Low resistance visible wavelength distributed Bragg reflectors

Abstract

This dissertation reports the first application of semiconductor heterojunctions with naturally occurring small energy band offsets to distributed Bragg reflector (DBR) structures for the purpose of lowering their series resistance. Selecting DBR layer pairs with small valence or conduction band offsets eliminates the need for complicated structural grading schemes typically used to smooth out the interface energy barriers, and thus achieves low resistance DBRs using simple stacks of quarter wavelength thick layers. Low resistance, highly reflective DBRs are used in vertical cavity surface emitting lasers, which are attractive light sources for many visible wavelength applications. The target wavelength for this work is 650 nm. From theoretical band offset calculations using the Van de Walle model solid theory, heterojunctions of mixed arsenide and phosphide III-V semiconductor single crystal alloys were selected for the low band offset DBRs: Al0.90Ga0.10As/Al0.14Ga0.38In0.48P for p-type and AIAs/AI0.10Ga0.42ln0.48P for n-type. Theoretical specific contact resistance calculations showed that the low offset structures have smaller resistances than AlInP/AlGalnP DBRs which previously have been investigated for visible VCSELs. The epitaxial films for this work were grown on GaAs substrates by gas source molecular beam epitaxy.
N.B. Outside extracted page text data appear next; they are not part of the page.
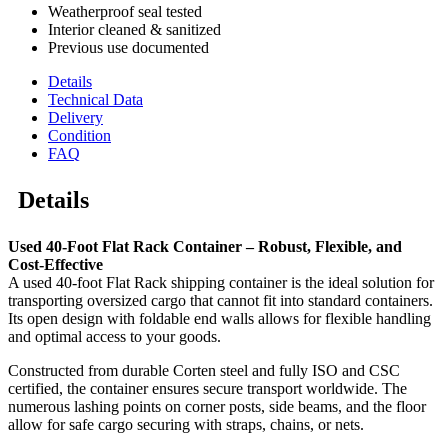
Weatherproof seal tested
Interior cleaned & sanitized
Previous use documented
Details
Technical Data
Delivery
Condition
FAQ
Details
Used 40-Foot Flat Rack Container – Robust, Flexible, and
Cost-Effective
A used 40-foot Flat Rack shipping container is the ideal solution for
transporting oversized cargo that cannot fit into standard containers.
Its open design with foldable end walls allows for flexible handling
and optimal access to your goods.
Constructed from durable Corten steel and fully ISO and CSC
certified, the container ensures secure transport worldwide. The
numerous lashing points on corner posts, side beams, and the floor
allow for safe cargo securing with straps, chains, or nets.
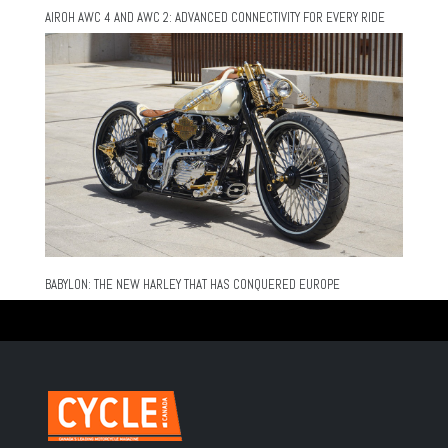
AIROH AWC 4 AND AWC 2: ADVANCED CONNECTIVITY FOR EVERY RIDE
BABYLON: THE NEW HARLEY THAT HAS CONQUERED EUROPE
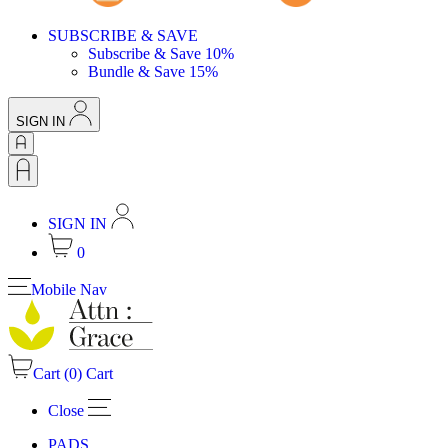
SUBSCRIBE & SAVE
Subscribe & Save 10%
Bundle & Save 15%
SIGN IN
SIGN IN
0
Mobile Nav
Cart (
0
)
Cart
Close
PADS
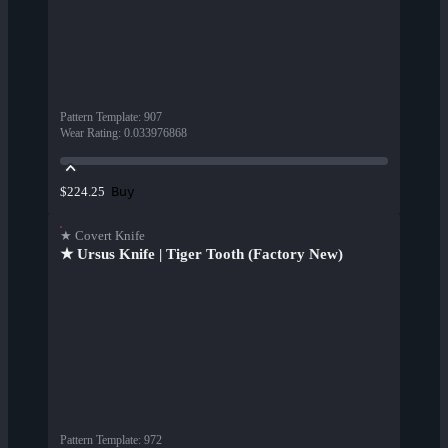
Pattern Template
:
907
Wear Rating
:
0.033976868
Buy
$224.25
★ Covert Knife
★ Ursus Knife | Tiger Tooth (Factory New)
Pattern Template
:
972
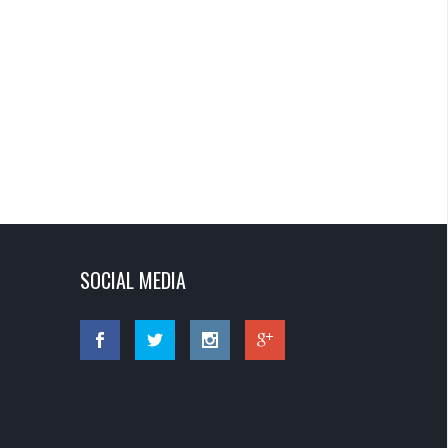
SOCIAL MEDIA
Bulk AlGaAs and AlGalnP layers were grown to qualify their structural and electrical characteristics, and this knowledge was applied to grow the DBR samples. Double crystal x-ray diffraction measurements showed the DBRs were high quality, single crystal structures. Reflectance measurements on 40 period DBRs determined each had a peak of 99% at locations within 4% of the target wavelength. The low band offset DBRs were processed and their specific contact resistances determined using the transmission line model. The measured values of 2.75 x 10-1 Ω·cm2 for the p-type DBR and 2.58x 10-5 Ω·cm2 for the n-type DBR were within experimental uncertainty of their theoretical values. These results compare very favorably with numbers reported in the literature for AlGaAs DBRs that employ complicated structural grading schemes. On a per period basis, the low valence band offset p-type DBR resistance is comparable to or lower than previous reports, while the low conduction band offset n-type DBR is an order of magnitude lower than the best previously reported result.